EXERCISE A —
Could you reproduce the part of the memory management discussion between "You can also partition" and "Java (Score:3, Informative)", inclusive?
EXERCISE B —
Could you carry the memory management discussion forward, picking up after its final sentence?

-- TEXT FOR ANALYSIS follows --

Memory Management Technique Speeds Apps By 20% 252
Dotnaught writes "A paper (PDF) to be presented later this month at the IEEE International Parallel and Distributed Processing Symposium in Atlanta describes a new approach to memory management that allows software applications to run up to 20% faster on multicore processors. Yan Solihin, associate professor of electrical and computer engineering at NCSU and co-author of the paper, says that using the technique is just a matter of linking to a library in a program that makes heavy use of memory allocation. The technique could be especially valuable for programs that are difficult to parallelize, such as word processors and Web browsers." Informationweek has a few more details from an interview with Solihin.
Wait-free lock-free data structures (Score:1, Informative)
You can use a wait-free lock-free data structure to add deallocated memory to a free list to reduce contention on the critical section in a heap. You can also use it to implement the idea presented in the paper.
On Windows, you can use the Interlocked Singly Linked List data structure (see InitializeSListHead).
You can also partition memory allocations over several heaps to reduce contention further.
Re:Wow, this is pretty clever (Score:4, Informative)
If you want faster AES, just upgrade your CPU [wikipedia.org].
Re:Might be particularly applicable to Java (Score:3, Informative)
Actually, Java already does something very similar to this: http://en.wikipedia.org/wiki/Java_Memory_Model [wikipedia.org]
Re:Might be particularly applicable to Java (Score:1, Informative)
Actually, Java does the complete opposite. Java allocates a large chunk of heap, and then internally allocates its own objects on that heap. because the majority of objects are short-lived, a generational garbage collector can be used. Also, some allocations are done on the stack. See here [ibm.com]
Re:Nothing to see here.... (Score:5, Informative)
Indeed. This "technique" appears to be nothing more than replacing a poorly-locked malloc() implementation with a good malloc() implementation that has better locks and (probably) does some work speculatively.

-- TEXT FOR ANALYSIS concluded --
-- GIVEN ENTRIES follows --

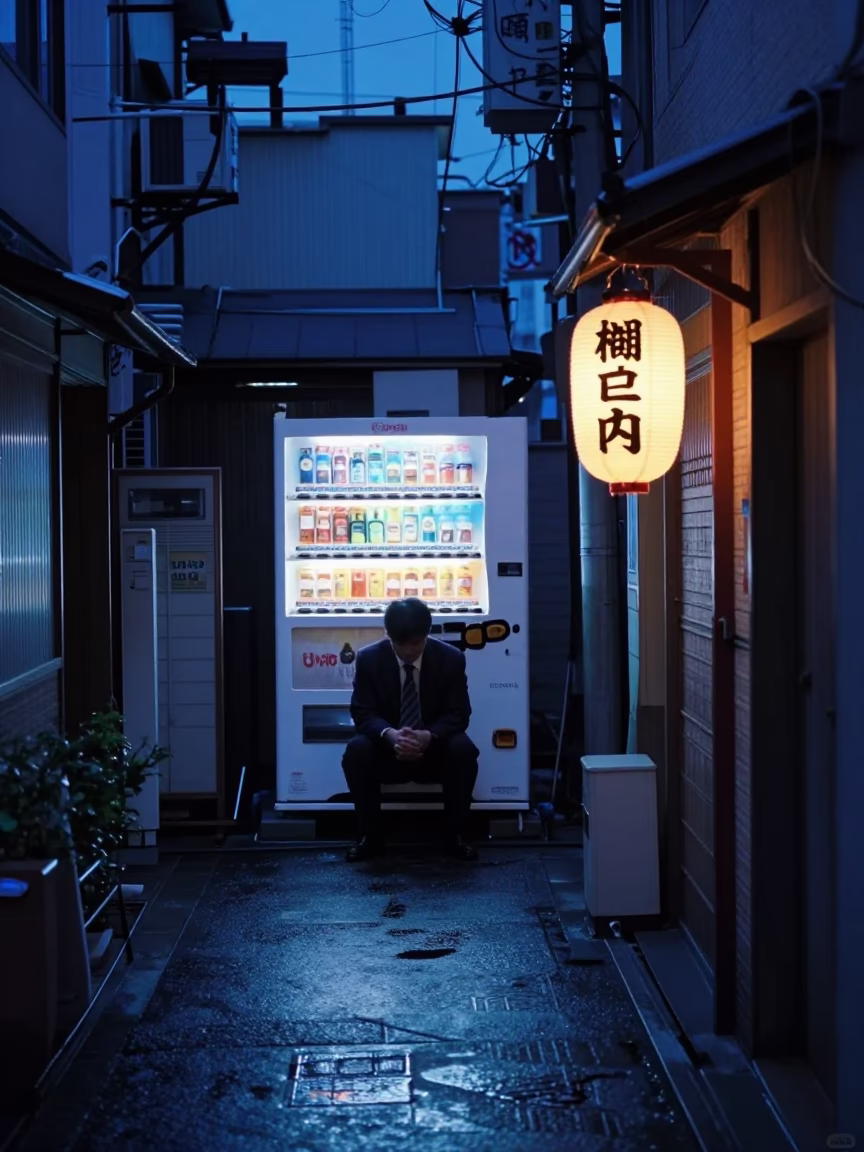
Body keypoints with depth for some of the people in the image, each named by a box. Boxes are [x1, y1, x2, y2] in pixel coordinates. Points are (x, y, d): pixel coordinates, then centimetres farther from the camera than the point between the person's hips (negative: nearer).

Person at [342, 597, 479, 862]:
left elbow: (458, 714, -10)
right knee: (356, 749, -31)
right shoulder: (368, 658, -8)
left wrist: (429, 736, -32)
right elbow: (362, 712, -11)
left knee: (463, 749, -31)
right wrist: (389, 735, -34)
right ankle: (370, 836, -16)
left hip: (434, 751, 0)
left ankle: (454, 836, -15)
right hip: (387, 751, 0)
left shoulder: (451, 658, -8)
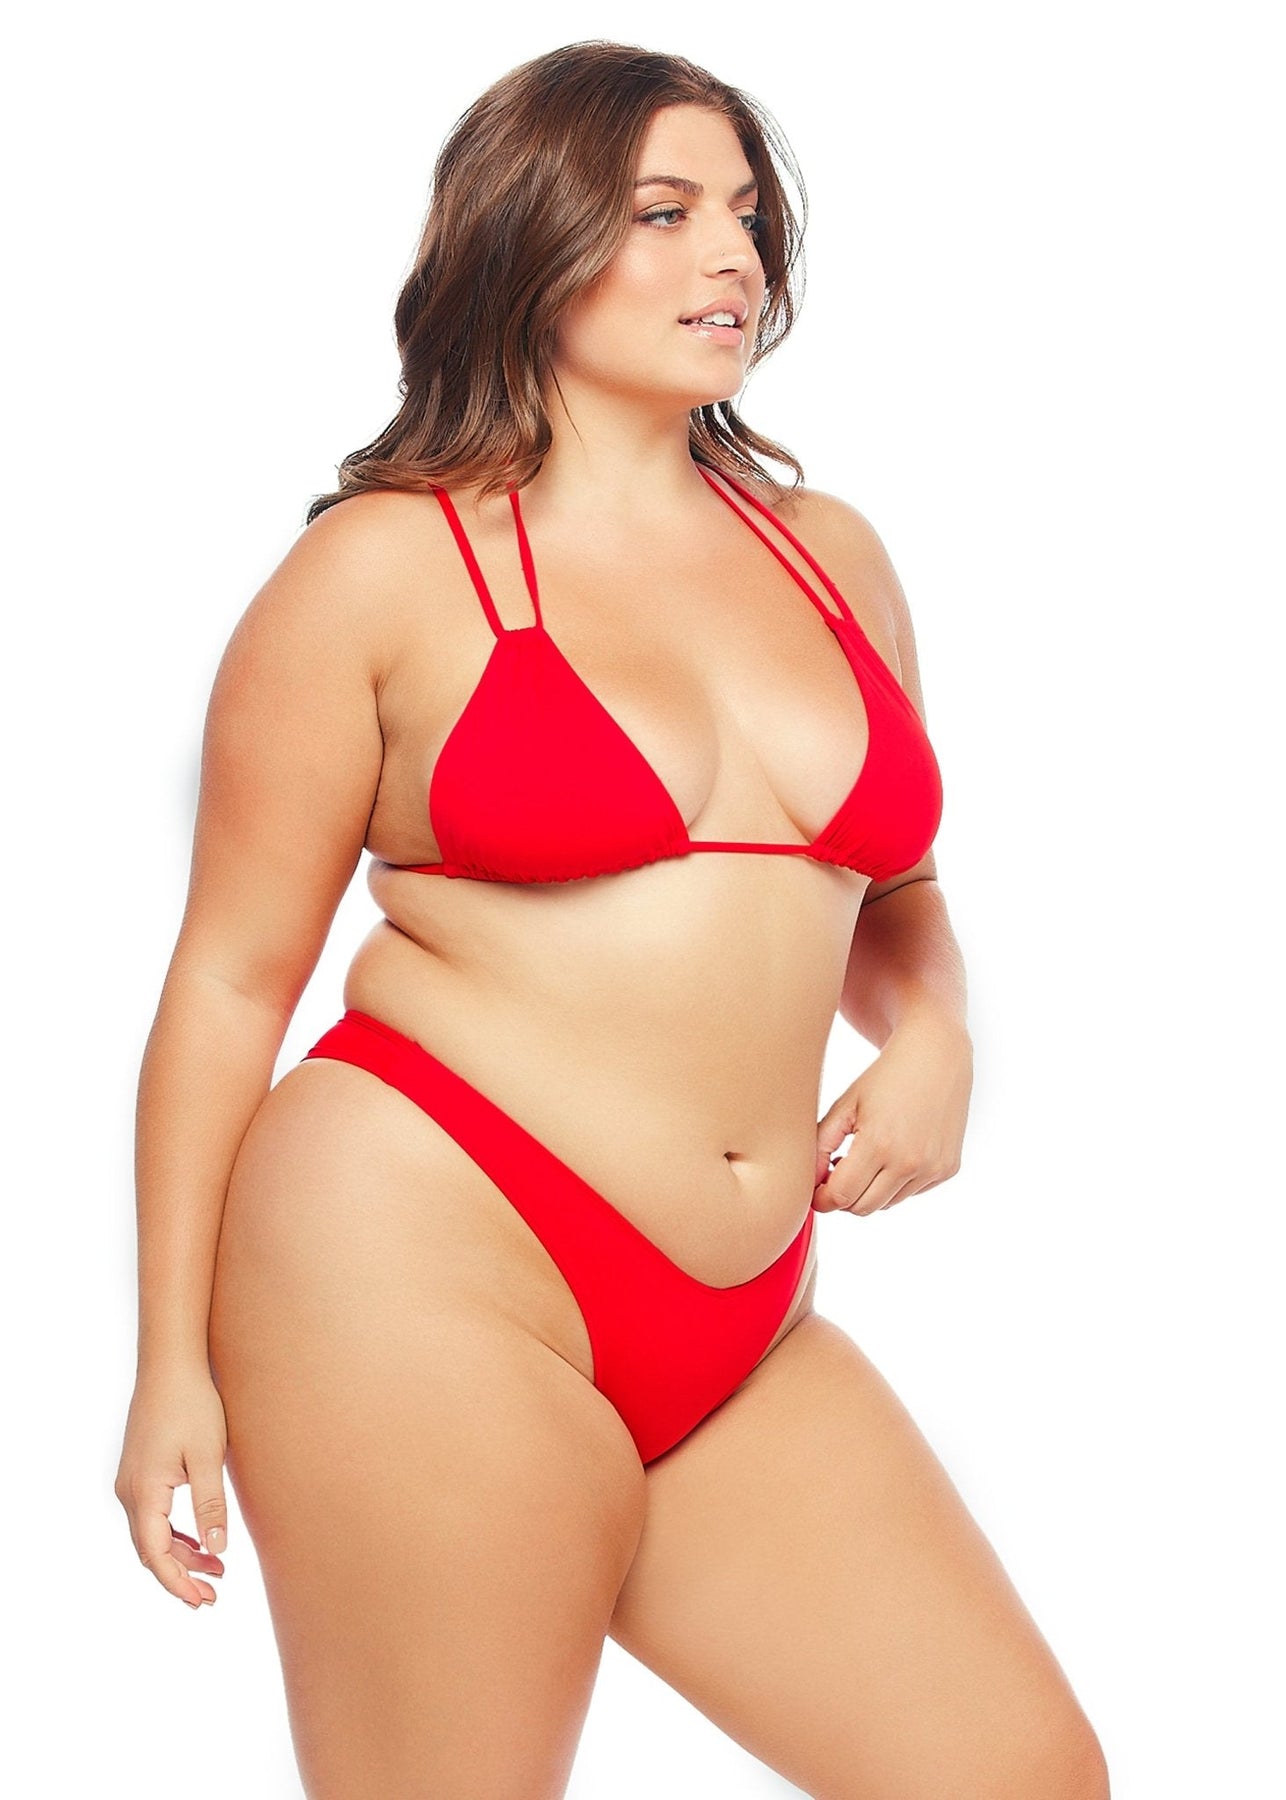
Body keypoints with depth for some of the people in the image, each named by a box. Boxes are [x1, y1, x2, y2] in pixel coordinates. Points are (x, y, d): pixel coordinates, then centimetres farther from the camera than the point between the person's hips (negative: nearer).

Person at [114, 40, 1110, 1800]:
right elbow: (233, 976, -1)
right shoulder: (387, 566, -2)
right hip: (430, 1265, -5)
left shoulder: (830, 555, 14)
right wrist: (174, 1364, -3)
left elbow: (894, 899, 26)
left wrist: (931, 1041, 3)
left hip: (741, 1329, 6)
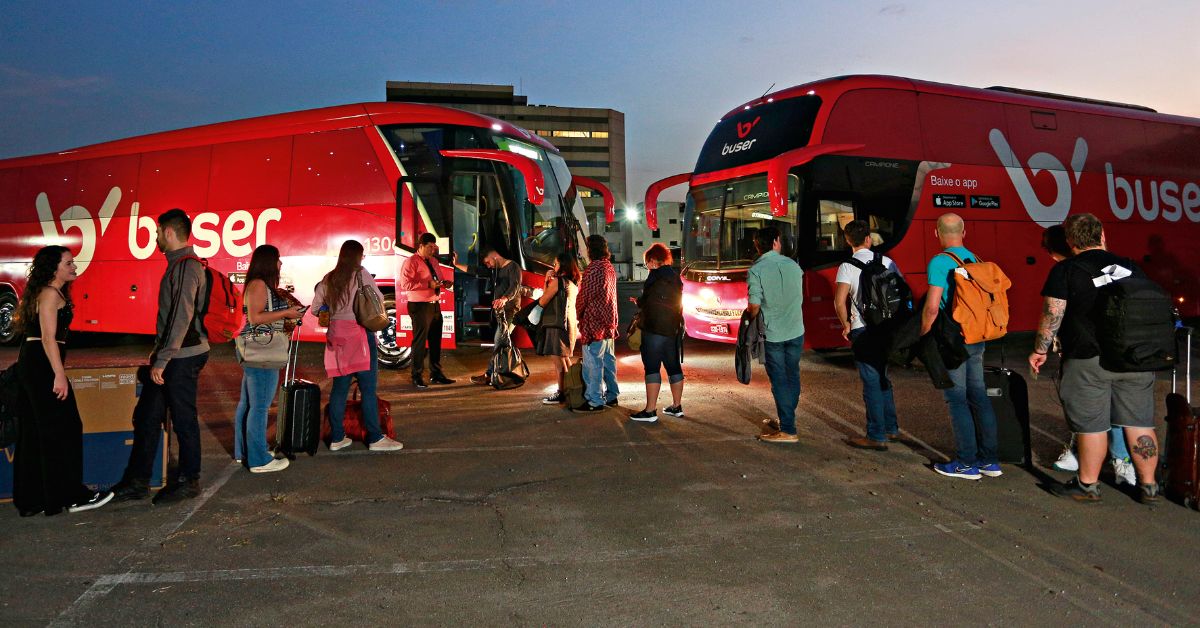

-- GIVEN ENTRIES concluded --

EXERCISE RESPONSE A —
You can also partition memory allocations over several heaps to reduce contention further.
Re:Wow, this is pretty clever (Score:4, Informative)
If you want faster AES, just upgrade your CPU [wikipedia.org].
Re:Might be particularly applicable to Java (Score:3, Informative)

EXERCISE RESPONSE B —
With a proper malloc() implementation, locks are NOT highly contended and a thread doing malloc() does not lock out other threads for a long period of time. In theory, the overhead of managing the queueing / signalling to offload work to a malloc()-thread should be higher than the overhead of doing a proper malloc() in the first place - if its not, then the original malloc() implementation is sub-optimal. Modern malloc() implementations use slabs, thread-local caches, and other tricks to avoid slow paths - they really aren't that inefficient, there isn't "20% CPU time" left to squeeze out unless your baseline is a non-optimal malloc() in the first place. Which leads me to conclude that they are doing speculative execution: use an extra thread to pre-expand caches, pre-fault pages, pre-grow the heap segment, and burn a bunch of CPU time on another thread to do it. Speculative execution is, after all, the sexy research area nowadays (especially for some EE researchers who like to publish "Foo runs 20% faster!" papers while ignoring the larger systemic slowdown they induced) - speculative execution only works when hardware is idle, and in the current climate of low-power computing, it's cheaper to turn off idle hardware than use it for speculative execution.
And we don't see the trade-off. A technique isn't very good if it burns 40% more CPU time (and thus 40% more battery life) to get a 20% speedup, and I think they are more likely to solve P=NP than to have actually made malloc() take less total work ... which is why I'm so convinced this is just speculative execution, the only way to do less work is to guess what that work was beforehand and burn another thread doing it.
Now, maybe the paper is more restrained in its claims and it's just the journalist hyping this up. But if this is the hyped-up work coming out of a CS department, I wouldn't want to go there...
Re:Wow, this is pretty clever (Score:5, Informative)
That's already implemented in the high performance ssh patch, available here [psc.edu]. Scroll down to the "Threaded CTR cipher mode" patch, if that's the only part you're interested in.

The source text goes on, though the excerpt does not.